Joshua Bishop v. United States

Decision Date03 April 1905
Docket NumberNo. 92,92
Citation25 S.Ct. 440,197 U.S. 334,49 L.Ed. 780
PartiesJOSHUA BISHOP, Appt. , v. UNITED STATES
CourtU.S. Supreme Court

This is a petition for pay as a lieutenant commander from February 8, 1868, when defendant was dismissed from the naval service pursuant to the sentence of a general court-martial, until March 9, 1871, when he was reinstated by special act of Congress. The court of claims made a finding of facts, the material parts of which are incorporated in the opinion, and dismissed the petition. 38 Ct. Cl. 473.

Mr.Irvin W. Schultz for appellant.

Assistant Attorney General Pradt and Felix Brannigan for appellee.

Mr. Justice Brown delivered the opinion of the court:

This case depends upon the validity of the findings and sentence of the court-martial, and is brought under an act of Congress approved June 6, 1900 (31 Stat. at L. 1612, chap. 839), nearly thirty years after petitioner was recommissioned as a lieutenant commander, which enacted 'that the claim of Joshua Bishop for alleged items of pay, due and unpaid to him for services as a lieutenant commander . . . be, and the same is hereby, referred to the court of claims. Jurisdiction is hereby conferred on said court to try said cause,—the statute of limitations shall not apply thereto,—and to render final judgment therein, subject to the right of appeal by either party.' Claimant insisted in the court below that this statute was not a mere waiver of limitations, but a recognition that claimant was a lieutenant commander during the time referred to in the act; but as this point is not made in the briefs filed in this court, it may be considered as abandoned.

§ **AVAILABLE DATA**:

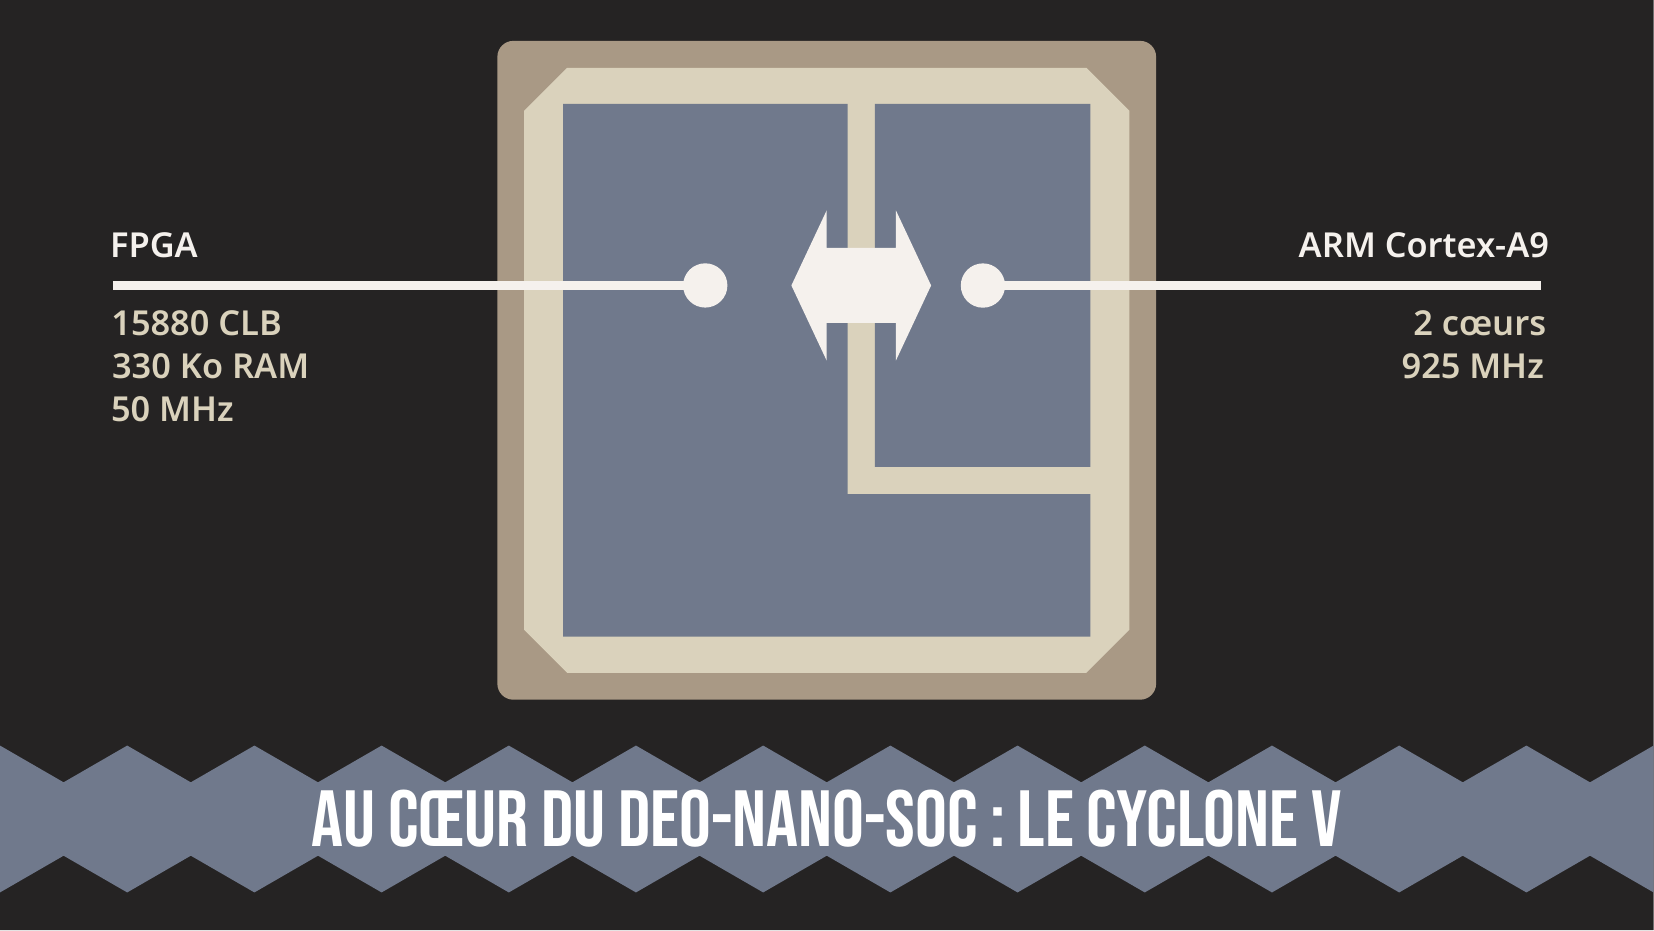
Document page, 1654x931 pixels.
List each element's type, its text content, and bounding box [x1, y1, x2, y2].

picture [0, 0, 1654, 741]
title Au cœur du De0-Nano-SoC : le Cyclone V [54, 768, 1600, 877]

§ **TASK DIRECTIONS**: Can you carry the Joshua Bishop v. United States opinion forward, starting right after its last sentence?

§ **EXERCISE OUTPUT**:
The action of the court-martial in dismissing the petitioner from the service is attacked upon the following grounds:

1. That the court had no jurisdiction over him, because he had already been punished for the offenses charged against him, viz., drunkenness and neglect of duty.

It appears from the findings that Bishop was a lieutenant commander in the naval service, attached to the steamer Wyoming, then lying in the harbor of Nagasaki, Japan; that he was ordered by his commanding officer to have his ship ready for sea by daylight on the morning of the 31st of May, 1867, but that he went ashore and did not return until after daylight. On May 31 the following entries appear on the log:

From 4 to 8 A. M.

Lieutenant Commander Joshua Bishop was suspended from duty by order of Lt. Commander C. C. Carpenter.

George B. Glidden, Master.

From 6 to 8 P. M.

At 6.40 Lt. Comdr. Joshua Bishop was restored to duty by order of Rear Admiral H. H. Bell.

George B. Glidden, Master.

Upon being placed on trial before the court-martial Bishop pleaded that he was placed under arrest for the offenses specified (drunkenness and neglect of duty), but was ordered released from arrest by Rear Admiral Bell; and in this connection refers the court to ¶1205, Navy Regulations of 1865, then in force, as follows:

'An offense committed at any one time, for which a person in the Navy shall have been placed under arrest, suspension, or confinement, and subsequently entirely discharged therefrom by competent authority, or for which he shall have been otherwise fully punished, is to be regarded as expiated, and no further martial proceedings against him for the offense itself are ever afterwards to take place.' etc.

Conceding that the petitioner was within the letter of the regulations, inasmuch as he was suspended from duty in the morning of May 31 and restored to duty on the evening of the same day, we do not think the case is within its real meaning, which looks to a punishment of the offense by such suspension. As it appears that Bishop was intoxicated during the preceding day, and went ashore and failed to report at daylight on the next morning, it would naturally be inferred that his suspension from duty was not intended as a punishment, but as a reasonable precaution for the maintenance of good order and discipline aboard.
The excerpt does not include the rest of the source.